HaRav Yosef’s statements come after the Supreme Court judges ruled last week that bnei yeshivos must be recruited to the IDf and funding halted to yeshivos and kollelim.
In the past, HaRav Yosef said: “The secular need to understand that without the kollelim and yeshivos, the IDF would not be successful. The success of the army is only in the zechus of the Bnei Torah.”
(YWN Israel Desk – Jerusalem)
7 Responses
He’s amazing. Just like his father.
Full of Torah, not afraid to say the truth.
Even though he’s employed by the state, he’s not bound to them and will say the truth and what he feels is right.
We are extremely privileged that he took over his father and that we have a voice of reason by our Sefardic brethren in our generation.
He’s merely repeating what we all just heard from the Torah:
אל תראו את עם הארץ כי לחמנו הם
(במדבר יד:ט)
It seems that they are quite comfortable by having other young boys fight in a dangerous war instead of them.
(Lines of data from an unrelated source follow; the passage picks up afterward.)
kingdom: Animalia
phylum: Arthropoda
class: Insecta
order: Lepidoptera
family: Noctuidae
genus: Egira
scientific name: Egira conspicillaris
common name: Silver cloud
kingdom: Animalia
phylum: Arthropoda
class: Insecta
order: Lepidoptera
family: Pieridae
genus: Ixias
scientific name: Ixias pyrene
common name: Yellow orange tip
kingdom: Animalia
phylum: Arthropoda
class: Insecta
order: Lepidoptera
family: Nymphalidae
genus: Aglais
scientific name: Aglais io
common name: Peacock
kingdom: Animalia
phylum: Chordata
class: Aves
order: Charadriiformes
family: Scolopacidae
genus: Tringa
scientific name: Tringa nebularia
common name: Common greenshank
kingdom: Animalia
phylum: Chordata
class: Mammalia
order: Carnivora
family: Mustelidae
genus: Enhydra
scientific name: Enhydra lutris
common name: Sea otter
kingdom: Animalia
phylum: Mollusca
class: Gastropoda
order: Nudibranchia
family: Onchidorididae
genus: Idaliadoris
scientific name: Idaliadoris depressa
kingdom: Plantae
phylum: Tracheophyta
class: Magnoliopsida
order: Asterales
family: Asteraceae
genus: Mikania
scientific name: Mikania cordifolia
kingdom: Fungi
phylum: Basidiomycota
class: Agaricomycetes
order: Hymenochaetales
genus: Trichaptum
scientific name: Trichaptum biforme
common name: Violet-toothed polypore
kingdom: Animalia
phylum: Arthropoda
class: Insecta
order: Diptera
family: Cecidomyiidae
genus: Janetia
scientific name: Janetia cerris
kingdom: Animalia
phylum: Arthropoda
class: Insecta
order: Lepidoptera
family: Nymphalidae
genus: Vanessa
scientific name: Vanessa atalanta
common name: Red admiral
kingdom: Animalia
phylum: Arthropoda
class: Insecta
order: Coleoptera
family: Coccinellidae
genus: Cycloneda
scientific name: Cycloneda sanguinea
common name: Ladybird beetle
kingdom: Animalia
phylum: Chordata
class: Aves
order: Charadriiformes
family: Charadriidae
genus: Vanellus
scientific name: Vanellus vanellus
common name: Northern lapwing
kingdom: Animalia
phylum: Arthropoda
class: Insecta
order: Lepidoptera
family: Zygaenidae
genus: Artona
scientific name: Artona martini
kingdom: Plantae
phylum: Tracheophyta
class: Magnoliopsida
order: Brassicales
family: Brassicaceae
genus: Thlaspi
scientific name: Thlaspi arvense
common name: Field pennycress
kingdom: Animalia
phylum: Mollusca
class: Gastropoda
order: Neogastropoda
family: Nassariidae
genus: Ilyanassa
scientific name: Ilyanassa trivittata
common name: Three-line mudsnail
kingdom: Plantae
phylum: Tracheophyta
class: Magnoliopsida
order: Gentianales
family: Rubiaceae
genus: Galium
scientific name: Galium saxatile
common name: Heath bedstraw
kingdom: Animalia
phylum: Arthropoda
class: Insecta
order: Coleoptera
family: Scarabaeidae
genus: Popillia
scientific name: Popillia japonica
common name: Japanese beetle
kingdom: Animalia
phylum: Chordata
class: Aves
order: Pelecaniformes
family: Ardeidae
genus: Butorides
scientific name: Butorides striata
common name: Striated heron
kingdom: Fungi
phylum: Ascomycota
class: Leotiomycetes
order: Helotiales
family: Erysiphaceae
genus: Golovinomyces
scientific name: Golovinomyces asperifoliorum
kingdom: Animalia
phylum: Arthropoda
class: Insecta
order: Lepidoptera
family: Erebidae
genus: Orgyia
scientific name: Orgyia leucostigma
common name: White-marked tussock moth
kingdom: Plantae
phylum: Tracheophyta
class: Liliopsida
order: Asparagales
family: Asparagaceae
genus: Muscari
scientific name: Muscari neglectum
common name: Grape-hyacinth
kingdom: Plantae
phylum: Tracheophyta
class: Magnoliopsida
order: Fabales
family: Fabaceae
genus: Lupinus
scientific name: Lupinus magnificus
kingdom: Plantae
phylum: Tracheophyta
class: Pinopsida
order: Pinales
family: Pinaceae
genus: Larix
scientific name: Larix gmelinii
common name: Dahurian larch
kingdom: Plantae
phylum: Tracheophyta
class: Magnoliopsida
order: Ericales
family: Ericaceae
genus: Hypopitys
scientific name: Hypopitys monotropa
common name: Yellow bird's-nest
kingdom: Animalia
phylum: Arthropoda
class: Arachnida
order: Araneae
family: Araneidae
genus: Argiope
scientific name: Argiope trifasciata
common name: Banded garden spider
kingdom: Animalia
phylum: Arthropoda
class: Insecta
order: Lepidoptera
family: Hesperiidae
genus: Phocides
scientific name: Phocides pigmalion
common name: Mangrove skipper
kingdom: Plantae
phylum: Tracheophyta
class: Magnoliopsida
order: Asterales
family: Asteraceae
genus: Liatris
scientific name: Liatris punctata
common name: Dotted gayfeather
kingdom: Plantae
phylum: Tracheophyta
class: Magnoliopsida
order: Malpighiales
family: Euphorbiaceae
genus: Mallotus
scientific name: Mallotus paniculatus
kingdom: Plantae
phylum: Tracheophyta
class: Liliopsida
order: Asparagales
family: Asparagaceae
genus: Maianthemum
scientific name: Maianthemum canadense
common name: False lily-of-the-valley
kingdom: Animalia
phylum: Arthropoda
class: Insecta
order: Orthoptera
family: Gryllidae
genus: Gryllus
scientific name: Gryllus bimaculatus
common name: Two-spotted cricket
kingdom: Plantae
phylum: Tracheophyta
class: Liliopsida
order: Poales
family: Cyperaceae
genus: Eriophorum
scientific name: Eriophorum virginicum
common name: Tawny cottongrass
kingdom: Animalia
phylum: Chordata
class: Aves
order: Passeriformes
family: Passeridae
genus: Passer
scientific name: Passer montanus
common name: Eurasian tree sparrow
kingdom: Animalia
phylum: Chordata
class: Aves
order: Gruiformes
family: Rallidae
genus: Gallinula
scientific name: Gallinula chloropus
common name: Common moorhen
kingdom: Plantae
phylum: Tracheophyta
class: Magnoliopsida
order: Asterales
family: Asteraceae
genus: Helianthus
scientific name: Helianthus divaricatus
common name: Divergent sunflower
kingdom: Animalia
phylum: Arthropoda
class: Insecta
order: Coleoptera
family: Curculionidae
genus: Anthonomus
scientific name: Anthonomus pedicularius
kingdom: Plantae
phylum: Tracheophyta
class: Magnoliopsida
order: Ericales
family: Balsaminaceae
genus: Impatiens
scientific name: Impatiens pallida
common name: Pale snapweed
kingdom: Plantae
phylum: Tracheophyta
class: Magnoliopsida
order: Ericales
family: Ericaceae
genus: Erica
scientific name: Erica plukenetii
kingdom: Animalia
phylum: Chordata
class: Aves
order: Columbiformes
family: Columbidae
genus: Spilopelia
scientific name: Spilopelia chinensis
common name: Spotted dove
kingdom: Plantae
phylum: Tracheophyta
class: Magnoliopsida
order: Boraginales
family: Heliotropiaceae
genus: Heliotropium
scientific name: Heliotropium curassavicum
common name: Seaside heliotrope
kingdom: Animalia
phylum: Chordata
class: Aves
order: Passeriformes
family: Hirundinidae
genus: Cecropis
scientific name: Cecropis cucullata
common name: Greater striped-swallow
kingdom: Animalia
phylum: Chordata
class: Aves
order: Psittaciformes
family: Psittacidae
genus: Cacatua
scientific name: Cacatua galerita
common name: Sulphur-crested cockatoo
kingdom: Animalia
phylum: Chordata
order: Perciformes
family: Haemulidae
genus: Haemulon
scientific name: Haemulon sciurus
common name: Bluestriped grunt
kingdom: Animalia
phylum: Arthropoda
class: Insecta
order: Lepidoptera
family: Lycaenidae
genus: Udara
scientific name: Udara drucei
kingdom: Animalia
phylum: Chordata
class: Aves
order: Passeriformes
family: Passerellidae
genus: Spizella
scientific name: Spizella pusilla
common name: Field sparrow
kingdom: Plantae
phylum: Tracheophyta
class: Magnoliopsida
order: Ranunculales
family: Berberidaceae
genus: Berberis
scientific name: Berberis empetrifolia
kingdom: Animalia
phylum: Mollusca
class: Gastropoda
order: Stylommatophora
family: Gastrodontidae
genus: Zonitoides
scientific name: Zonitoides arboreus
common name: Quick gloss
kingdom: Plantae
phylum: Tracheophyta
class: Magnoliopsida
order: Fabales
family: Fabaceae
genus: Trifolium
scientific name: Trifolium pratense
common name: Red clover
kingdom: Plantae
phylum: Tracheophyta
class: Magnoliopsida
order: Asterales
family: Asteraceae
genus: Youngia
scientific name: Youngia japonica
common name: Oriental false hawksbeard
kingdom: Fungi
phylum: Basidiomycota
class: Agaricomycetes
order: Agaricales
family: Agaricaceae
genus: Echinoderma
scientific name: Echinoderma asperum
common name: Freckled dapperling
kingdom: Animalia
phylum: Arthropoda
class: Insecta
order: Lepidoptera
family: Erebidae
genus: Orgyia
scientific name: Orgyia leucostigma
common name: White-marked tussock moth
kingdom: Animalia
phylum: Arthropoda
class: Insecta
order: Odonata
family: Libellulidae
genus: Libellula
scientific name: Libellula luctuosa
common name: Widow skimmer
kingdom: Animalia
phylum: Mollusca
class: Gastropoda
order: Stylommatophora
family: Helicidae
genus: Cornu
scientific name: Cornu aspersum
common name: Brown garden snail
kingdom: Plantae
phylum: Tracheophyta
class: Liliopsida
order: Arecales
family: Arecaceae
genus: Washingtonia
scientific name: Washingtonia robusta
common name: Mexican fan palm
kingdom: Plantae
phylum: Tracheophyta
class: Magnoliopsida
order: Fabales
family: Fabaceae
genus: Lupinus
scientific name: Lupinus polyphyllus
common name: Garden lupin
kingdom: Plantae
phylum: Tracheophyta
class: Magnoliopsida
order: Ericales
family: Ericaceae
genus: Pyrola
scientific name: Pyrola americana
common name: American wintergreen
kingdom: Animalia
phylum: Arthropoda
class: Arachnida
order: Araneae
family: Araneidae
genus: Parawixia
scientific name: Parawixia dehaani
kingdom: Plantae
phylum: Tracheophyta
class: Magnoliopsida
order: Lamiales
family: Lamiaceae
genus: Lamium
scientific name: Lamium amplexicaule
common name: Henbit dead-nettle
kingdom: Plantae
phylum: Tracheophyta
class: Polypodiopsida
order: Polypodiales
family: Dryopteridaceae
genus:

אחיכם יבואו למלחמה ואתם תשבו פה
Chachamim – hizaharu b’divreichem.
Every Jew is absolutely bound by these words of the absolutely undisputable גדול הדור, even now after his term as Chief Rabbi, and even the army & supreme court are fully duty bound by these words of our venerated גדול הדור
@ader,
I suppose you are writing your comments from somewhere in gaza (either way your comment is stupid and telling of typical zionism which is the antithesis to the Torah Hakdosha).
“Even the army & supreme court are fully duty bound by these words of our venerated [Gadol Hador]
Not really. The secular and military courts in EY operate totally independently of the Rabbanut on most matters. They will likely consider R’ Yosef’s perspective but ultimately, the judiciary will decide for itself whether the government has complied with its ruling on the draft.